Data to process below:

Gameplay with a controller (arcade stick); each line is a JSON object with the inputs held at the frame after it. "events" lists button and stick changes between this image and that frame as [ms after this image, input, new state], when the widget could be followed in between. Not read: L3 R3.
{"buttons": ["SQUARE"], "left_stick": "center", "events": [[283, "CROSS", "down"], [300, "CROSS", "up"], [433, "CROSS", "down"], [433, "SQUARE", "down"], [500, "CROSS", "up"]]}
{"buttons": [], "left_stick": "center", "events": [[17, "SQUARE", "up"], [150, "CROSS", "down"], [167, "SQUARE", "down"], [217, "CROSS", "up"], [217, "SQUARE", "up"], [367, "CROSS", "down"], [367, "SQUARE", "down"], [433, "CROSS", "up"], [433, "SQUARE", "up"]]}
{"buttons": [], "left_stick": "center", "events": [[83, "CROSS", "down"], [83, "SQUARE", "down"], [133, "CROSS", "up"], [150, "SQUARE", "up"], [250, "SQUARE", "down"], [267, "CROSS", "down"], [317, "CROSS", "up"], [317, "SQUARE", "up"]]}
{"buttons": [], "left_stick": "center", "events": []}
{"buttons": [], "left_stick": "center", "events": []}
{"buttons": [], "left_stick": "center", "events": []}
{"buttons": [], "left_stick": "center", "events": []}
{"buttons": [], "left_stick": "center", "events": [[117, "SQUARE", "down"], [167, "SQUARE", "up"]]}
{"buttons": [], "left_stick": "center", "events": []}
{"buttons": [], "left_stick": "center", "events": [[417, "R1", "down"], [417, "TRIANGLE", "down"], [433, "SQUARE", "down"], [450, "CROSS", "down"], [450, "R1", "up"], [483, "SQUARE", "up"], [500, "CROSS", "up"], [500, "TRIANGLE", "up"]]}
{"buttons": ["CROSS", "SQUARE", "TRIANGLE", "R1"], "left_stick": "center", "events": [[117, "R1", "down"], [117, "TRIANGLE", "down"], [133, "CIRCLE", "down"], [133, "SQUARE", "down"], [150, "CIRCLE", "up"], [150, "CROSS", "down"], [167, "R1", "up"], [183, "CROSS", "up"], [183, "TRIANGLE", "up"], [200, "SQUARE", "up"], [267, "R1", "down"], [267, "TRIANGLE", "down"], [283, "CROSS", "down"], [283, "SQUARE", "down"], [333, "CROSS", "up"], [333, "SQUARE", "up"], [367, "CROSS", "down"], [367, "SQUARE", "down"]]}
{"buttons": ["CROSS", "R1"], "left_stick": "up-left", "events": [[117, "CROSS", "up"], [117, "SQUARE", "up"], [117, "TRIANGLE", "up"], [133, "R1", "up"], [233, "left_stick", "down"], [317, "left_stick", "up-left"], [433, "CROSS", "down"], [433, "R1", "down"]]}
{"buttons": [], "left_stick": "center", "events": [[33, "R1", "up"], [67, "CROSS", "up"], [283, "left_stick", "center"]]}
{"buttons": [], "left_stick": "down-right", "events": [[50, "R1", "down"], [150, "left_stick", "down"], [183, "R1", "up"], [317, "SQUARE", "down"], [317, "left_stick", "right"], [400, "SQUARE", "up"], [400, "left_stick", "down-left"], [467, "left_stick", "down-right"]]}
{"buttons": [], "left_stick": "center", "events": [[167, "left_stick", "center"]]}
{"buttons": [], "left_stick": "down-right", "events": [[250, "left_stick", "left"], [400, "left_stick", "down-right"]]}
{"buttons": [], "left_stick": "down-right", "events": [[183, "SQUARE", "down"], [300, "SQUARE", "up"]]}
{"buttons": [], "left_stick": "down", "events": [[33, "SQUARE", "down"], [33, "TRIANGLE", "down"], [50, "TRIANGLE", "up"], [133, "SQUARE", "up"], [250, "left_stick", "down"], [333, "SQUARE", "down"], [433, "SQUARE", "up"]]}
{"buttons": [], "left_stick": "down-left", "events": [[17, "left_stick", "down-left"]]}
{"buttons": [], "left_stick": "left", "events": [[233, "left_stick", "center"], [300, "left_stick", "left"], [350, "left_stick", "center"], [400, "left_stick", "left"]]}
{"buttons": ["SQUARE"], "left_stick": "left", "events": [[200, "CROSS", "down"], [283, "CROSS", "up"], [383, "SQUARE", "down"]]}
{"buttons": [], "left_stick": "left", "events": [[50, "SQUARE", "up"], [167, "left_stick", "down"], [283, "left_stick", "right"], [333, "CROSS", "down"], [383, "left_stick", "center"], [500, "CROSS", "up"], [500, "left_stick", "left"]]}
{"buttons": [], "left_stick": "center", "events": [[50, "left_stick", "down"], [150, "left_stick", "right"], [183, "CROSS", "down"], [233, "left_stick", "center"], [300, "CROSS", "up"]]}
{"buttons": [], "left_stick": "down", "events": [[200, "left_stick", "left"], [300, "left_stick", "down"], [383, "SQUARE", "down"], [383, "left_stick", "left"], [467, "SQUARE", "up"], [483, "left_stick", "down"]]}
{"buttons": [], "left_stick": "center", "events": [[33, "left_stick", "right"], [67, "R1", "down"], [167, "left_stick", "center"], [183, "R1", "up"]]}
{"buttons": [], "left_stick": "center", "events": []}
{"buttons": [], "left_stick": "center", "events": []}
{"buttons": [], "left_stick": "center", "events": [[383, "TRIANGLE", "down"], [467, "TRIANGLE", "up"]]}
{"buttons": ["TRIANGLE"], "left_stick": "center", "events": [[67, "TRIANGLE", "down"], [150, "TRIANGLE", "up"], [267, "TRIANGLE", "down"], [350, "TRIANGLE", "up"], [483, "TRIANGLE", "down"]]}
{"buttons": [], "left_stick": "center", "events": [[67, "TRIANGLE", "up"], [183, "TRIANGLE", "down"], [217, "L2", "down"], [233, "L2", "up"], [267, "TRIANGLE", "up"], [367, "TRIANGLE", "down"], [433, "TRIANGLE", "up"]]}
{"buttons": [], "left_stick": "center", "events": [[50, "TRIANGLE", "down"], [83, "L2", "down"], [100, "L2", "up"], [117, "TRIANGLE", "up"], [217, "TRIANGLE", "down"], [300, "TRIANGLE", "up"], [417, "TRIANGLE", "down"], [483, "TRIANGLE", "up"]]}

End of Data to process.

» Goal of the exercise:
Word for word, copy out the entries.

» Response for this exercise:
Gameplay with a controller (arcade stick); each line is a JSON object with the inputs held at the frame after it. "events" lists button and stick changes between this image and that frame as [ms after this image, input, new state], when the widget could be followed in between. Not read: L3 R3.
{"buttons": ["SQUARE"], "left_stick": "center", "events": [[283, "CROSS", "down"], [300, "CROSS", "up"], [433, "CROSS", "down"], [433, "SQUARE", "down"], [500, "CROSS", "up"]]}
{"buttons": [], "left_stick": "center", "events": [[17, "SQUARE", "up"], [150, "CROSS", "down"], [167, "SQUARE", "down"], [217, "CROSS", "up"], [217, "SQUARE", "up"], [367, "CROSS", "down"], [367, "SQUARE", "down"], [433, "CROSS", "up"], [433, "SQUARE", "up"]]}
{"buttons": [], "left_stick": "center", "events": [[83, "CROSS", "down"], [83, "SQUARE", "down"], [133, "CROSS", "up"], [150, "SQUARE", "up"], [250, "SQUARE", "down"], [267, "CROSS", "down"], [317, "CROSS", "up"], [317, "SQUARE", "up"]]}
{"buttons": [], "left_stick": "center", "events": []}
{"buttons": [], "left_stick": "center", "events": []}
{"buttons": [], "left_stick": "center", "events": []}
{"buttons": [], "left_stick": "center", "events": []}
{"buttons": [], "left_stick": "center", "events": [[117, "SQUARE", "down"], [167, "SQUARE", "up"]]}
{"buttons": [], "left_stick": "center", "events": []}
{"buttons": [], "left_stick": "center", "events": [[417, "R1", "down"], [417, "TRIANGLE", "down"], [433, "SQUARE", "down"], [450, "CROSS", "down"], [450, "R1", "up"], [483, "SQUARE", "up"], [500, "CROSS", "up"], [500, "TRIANGLE", "up"]]}
{"buttons": ["CROSS", "SQUARE", "TRIANGLE", "R1"], "left_stick": "center", "events": [[117, "R1", "down"], [117, "TRIANGLE", "down"], [133, "CIRCLE", "down"], [133, "SQUARE", "down"], [150, "CIRCLE", "up"], [150, "CROSS", "down"], [167, "R1", "up"], [183, "CROSS", "up"], [183, "TRIANGLE", "up"], [200, "SQUARE", "up"], [267, "R1", "down"], [267, "TRIANGLE", "down"], [283, "CROSS", "down"], [283, "SQUARE", "down"], [333, "CROSS", "up"], [333, "SQUARE", "up"], [367, "CROSS", "down"], [367, "SQUARE", "down"]]}
{"buttons": ["CROSS", "R1"], "left_stick": "up-left", "events": [[117, "CROSS", "up"], [117, "SQUARE", "up"], [117, "TRIANGLE", "up"], [133, "R1", "up"], [233, "left_stick", "down"], [317, "left_stick", "up-left"], [433, "CROSS", "down"], [433, "R1", "down"]]}
{"buttons": [], "left_stick": "center", "events": [[33, "R1", "up"], [67, "CROSS", "up"], [283, "left_stick", "center"]]}
{"buttons": [], "left_stick": "down-right", "events": [[50, "R1", "down"], [150, "left_stick", "down"], [183, "R1", "up"], [317, "SQUARE", "down"], [317, "left_stick", "right"], [400, "SQUARE", "up"], [400, "left_stick", "down-left"], [467, "left_stick", "down-right"]]}
{"buttons": [], "left_stick": "center", "events": [[167, "left_stick", "center"]]}
{"buttons": [], "left_stick": "down-right", "events": [[250, "left_stick", "left"], [400, "left_stick", "down-right"]]}
{"buttons": [], "left_stick": "down-right", "events": [[183, "SQUARE", "down"], [300, "SQUARE", "up"]]}
{"buttons": [], "left_stick": "down", "events": [[33, "SQUARE", "down"], [33, "TRIANGLE", "down"], [50, "TRIANGLE", "up"], [133, "SQUARE", "up"], [250, "left_stick", "down"], [333, "SQUARE", "down"], [433, "SQUARE", "up"]]}
{"buttons": [], "left_stick": "down-left", "events": [[17, "left_stick", "down-left"]]}
{"buttons": [], "left_stick": "left", "events": [[233, "left_stick", "center"], [300, "left_stick", "left"], [350, "left_stick", "center"], [400, "left_stick", "left"]]}
{"buttons": ["SQUARE"], "left_stick": "left", "events": [[200, "CROSS", "down"], [283, "CROSS", "up"], [383, "SQUARE", "down"]]}
{"buttons": [], "left_stick": "left", "events": [[50, "SQUARE", "up"], [167, "left_stick", "down"], [283, "left_stick", "right"], [333, "CROSS", "down"], [383, "left_stick", "center"], [500, "CROSS", "up"], [500, "left_stick", "left"]]}
{"buttons": [], "left_stick": "center", "events": [[50, "left_stick", "down"], [150, "left_stick", "right"], [183, "CROSS", "down"], [233, "left_stick", "center"], [300, "CROSS", "up"]]}
{"buttons": [], "left_stick": "down", "events": [[200, "left_stick", "left"], [300, "left_stick", "down"], [383, "SQUARE", "down"], [383, "left_stick", "left"], [467, "SQUARE", "up"], [483, "left_stick", "down"]]}
{"buttons": [], "left_stick": "center", "events": [[33, "left_stick", "right"], [67, "R1", "down"], [167, "left_stick", "center"], [183, "R1", "up"]]}
{"buttons": [], "left_stick": "center", "events": []}
{"buttons": [], "left_stick": "center", "events": []}
{"buttons": [], "left_stick": "center", "events": [[383, "TRIANGLE", "down"], [467, "TRIANGLE", "up"]]}
{"buttons": ["TRIANGLE"], "left_stick": "center", "events": [[67, "TRIANGLE", "down"], [150, "TRIANGLE", "up"], [267, "TRIANGLE", "down"], [350, "TRIANGLE", "up"], [483, "TRIANGLE", "down"]]}
{"buttons": [], "left_stick": "center", "events": [[67, "TRIANGLE", "up"], [183, "TRIANGLE", "down"], [217, "L2", "down"], [233, "L2", "up"], [267, "TRIANGLE", "up"], [367, "TRIANGLE", "down"], [433, "TRIANGLE", "up"]]}
{"buttons": [], "left_stick": "center", "events": [[50, "TRIANGLE", "down"], [83, "L2", "down"], [100, "L2", "up"], [117, "TRIANGLE", "up"], [217, "TRIANGLE", "down"], [300, "TRIANGLE", "up"], [417, "TRIANGLE", "down"], [483, "TRIANGLE", "up"]]}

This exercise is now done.